否定しかけた言葉を呑み込んだ泉先輩が、急に席から立ち上がり、次の瞬間、ギュッと朱ちゃんの腕に手を絡めるから、私の目はいつもより丸くなった。



な、なんで泉先輩。

急に朱ちゃんにくっついたの?!



「そうなの……あなたに別れを告げた後、少し前から気になってた京堂君と付き合ったの。」


「おい、泉」


「ごめん京堂君。この場を乗りきるために嘘ついて!」




朱ちゃんと泉先輩がコソコソと小さな声で話始めるから、私の耳まで届かない。


朱ちゃんの彼女は私なのに。


触らないでほしい。



メラメラと体が嫉妬の炎で燃え始め、藤永君が「このお店、なんだか急に熱くない?」と手で汗を逃がすようあおいでた。




「やっぱ……男か。
 俺のこと『しつこい』からとか、らしい別れ台詞並べてたくせに、結局他の男が好きだっただけじゃねーか。
 そんな女こっちから願い下げだつーの。」



「おい、泉は別に俺のーー……」



朱ちゃんが何かを言いかけた時、絡まる泉先輩の手に力が込められた。



「そう、だからあなたとは終わり。
 私って最低な女なの。
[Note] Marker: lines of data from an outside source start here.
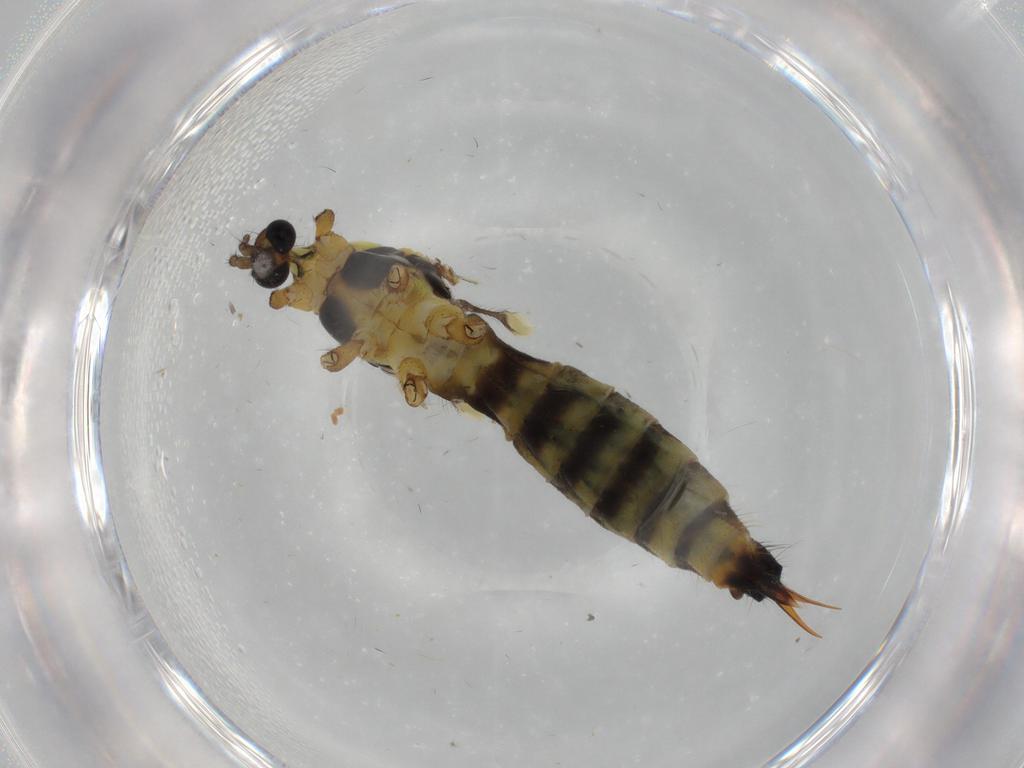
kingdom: Animalia
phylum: Arthropoda
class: Insecta
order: Diptera
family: Limoniidae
」



「はぁー、だる。お前みたいな男好きと付き合うんじゃなかった。
 じゃあな」



心底軽蔑したような目で泉先輩を見つめる男の人は、テーブルに札束一枚置いて出ていった。



「おい泉」


「……嘘に付き合ってもらってごめんね京堂君。」


「いや、そうじゃなくて離れてくんない?」


「あっ……!」



ギュッと朱ちゃんにくっついたままの体を慌てて離す泉先輩。


席を立って見つめていた私の表情を読み取った朱ちゃんが、「はぁ……」とため息を吐いて泉先輩に視線を戻した。